Like you said most of the throughput increases are coming from software and chemistry upgrades and not by increased the number of nanopores. That is difficult to do. We sure won't see a 1M nanopore chip anytime soon.

Unknown said...

"In terms of raw"

I don't think you've taken on board the points I've made previously Anonymous - and whilst internal runs beat customer runs, for now, typically customer runs catch up. Remember these are diverse users, diverse sample types, not people running core facility pipelines. You overlook the point that for most people sending a sample to a core, on PacB, has multi week turn around time, regardless of the instrument time, and you're ignoring the point that its still cheaper to run multiple MinIONs in parallel. Also ignoring that MinION thruput is likely to at least double (so 20G/day).
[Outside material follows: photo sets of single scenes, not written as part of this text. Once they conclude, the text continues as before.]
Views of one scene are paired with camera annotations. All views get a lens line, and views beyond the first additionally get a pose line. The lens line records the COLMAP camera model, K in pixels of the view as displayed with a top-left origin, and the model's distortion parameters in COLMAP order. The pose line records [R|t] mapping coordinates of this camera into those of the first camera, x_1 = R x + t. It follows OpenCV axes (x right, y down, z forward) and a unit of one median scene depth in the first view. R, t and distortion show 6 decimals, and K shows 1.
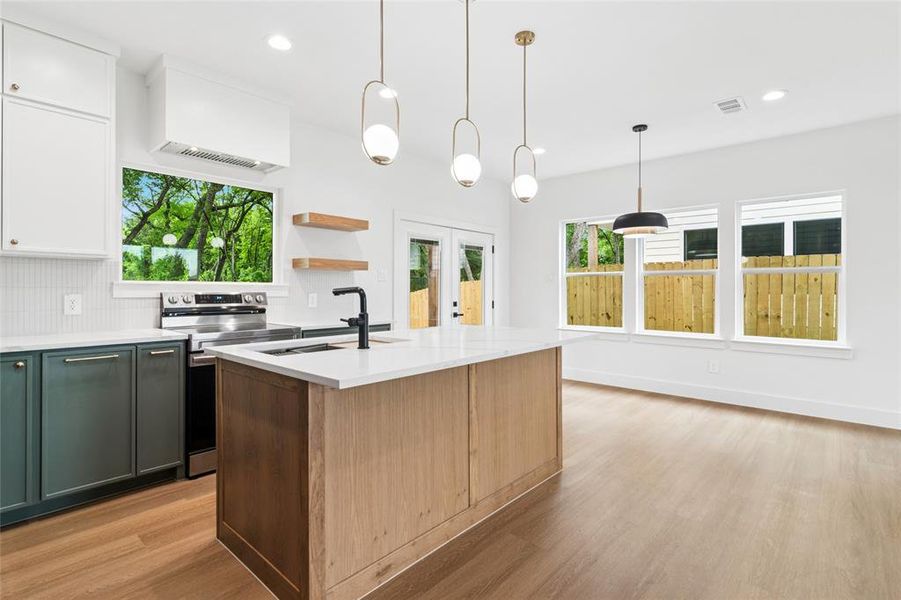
lens RADIAL K [[443.7, 0, 453.3], [0, 443.7, 289.5], [0, 0, 1]] dist [0.001755, 0.000229]
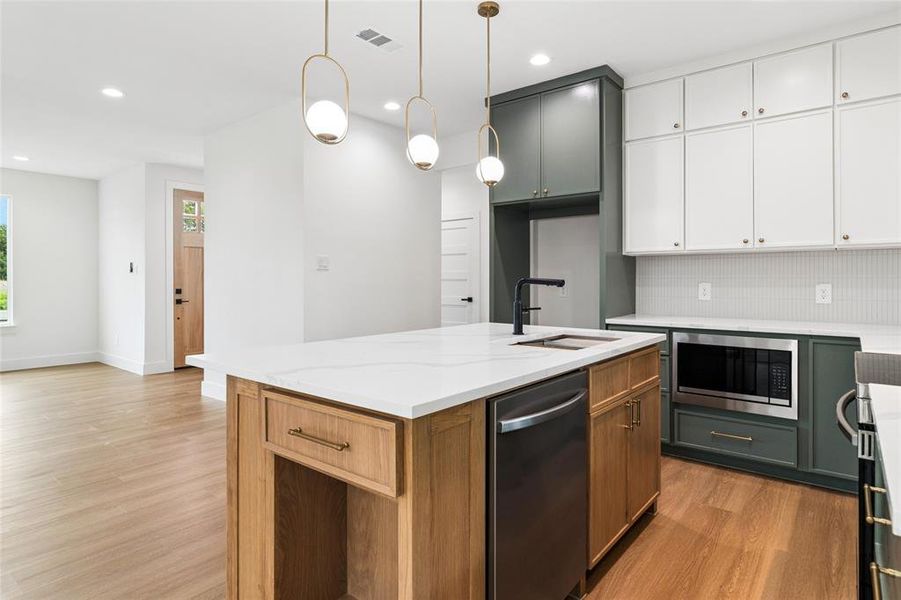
lens RADIAL K [[497.5, 0, 454.2], [0, 497.5, 280.6], [0, 0, 1]] dist [-0.001937, -0.000425]
pose [[-0.998544, 0.000383, -0.053943, 0.010809], [0.000375, 1.000000, 0.000163, 0.000018], [0.053943, 0.000142, -0.998544, 1.157529]]
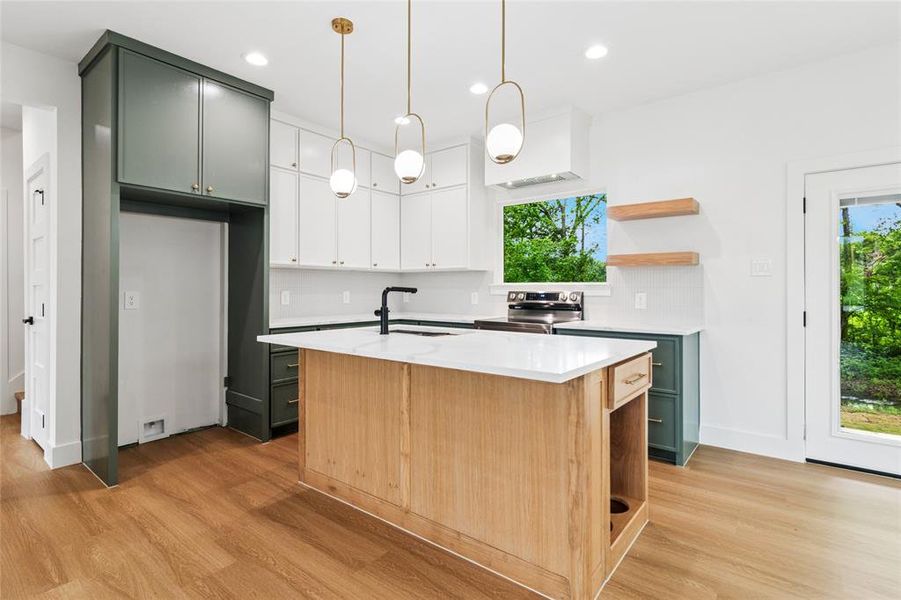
lens RADIAL K [[443.7, 0, 453.3], [0, 443.7, 289.5], [0, 0, 1]] dist [0.001755, 0.000229]
pose [[0.056583, -0.002145, -0.998396, 0.574795], [-0.000177, 0.999998, -0.002158, 0.003562], [0.998398, 0.000299, 0.056583, 0.590106]]
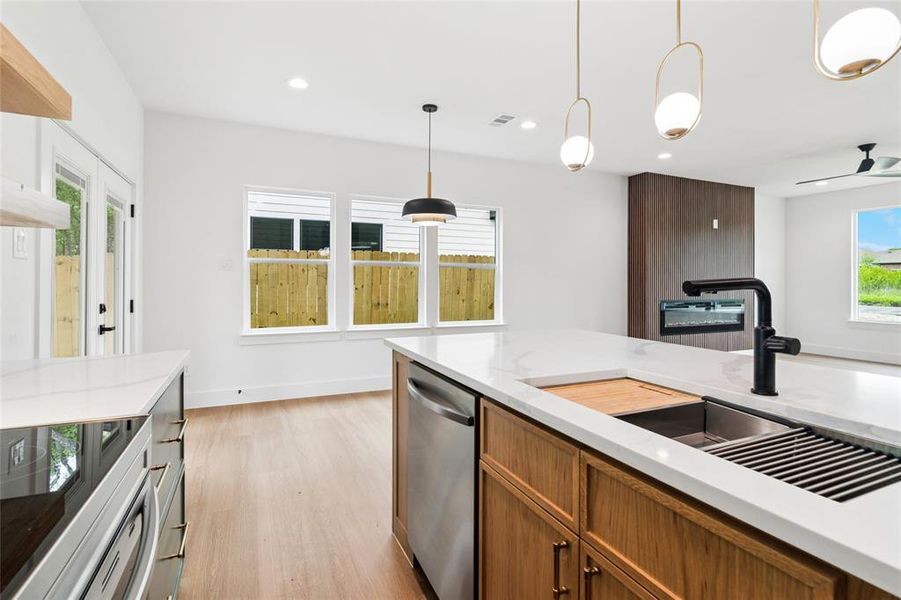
lens RADIAL K [[450.3, 0, 461.3], [0, 450.3, 279.7], [0, 0, 1]] dist [0.000326, 0.000262]
pose [[0.392960, 0.003184, 0.919550, -0.438788], [-0.003000, 0.999993, -0.002181, -0.000872], [-0.919551, -0.001902, 0.392966, 0.586619]]
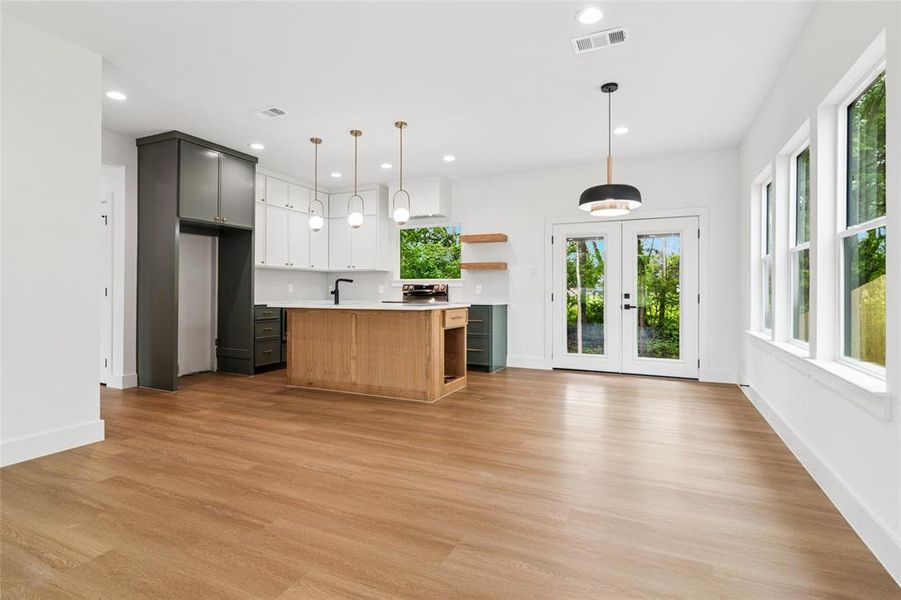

Again, you ignore the point that number of nanopores isn't key, as each nanopore can sequence a molecule at upto 1000 bases per second. Then a fresh molecule is loaded and so on. On the PacB system 1 molecule is bound to 1 feature, and when that molecule is done,, the run is done. So number of molecules == number of features, so you need a lot of features and longer molecules to up the numbers. No such constraint on nanopore. Equally, I think its 1-3 bases per second on the optical systems so far far slower and, yes, less real time. So simply comparing number of features, whilst ignoring sensing speed per feature, and the ability to reload features (sensors) - shows you haven't grasped the fundamentals of how these systems work.

Actually we showed a while back our work on a 1 million sensor FET nanopore system, and that would sequence a Gigabase per second.

Hope that is helpful. Theres a wealth of online information, talks and slides, that explore these points in much more detail.

Anonymous said...

Is Pacbio now also going after 1D^2 reads with their newly added patent?

U.S. Patent No. 9,542,527

They added this patent to their lawsuit case with ONT. I'm no expert in this area so I can't tell if this patent is broad enough to conflict with the 1D^2 method.

Anonymous said...

-- I'm no expert in this area so I can't tell if this patent is broad enough to conflict with the 1D^2 method.

No it isn't. It's broadly similar to their previous ip.

David Eccles said...

That patent has a hairpin loop in its stated claims. It therefore doesn't apply to the 1D² basecalling.

It could possibly be argued that regardless of whether or not the hairpin is included, ONT's method doesn't overlap with this patent because the electrical trace is produced by the MinION sequencing device, rather than the nucleotide sequence. This particular patent doesn't discuss an intermediate step involving data in an alternate form that is dissimilar from the nucleotide model. Even if it did, the conversion from the electrical signal to the base call for the MinION is always carried out in software using a general-purpose computer.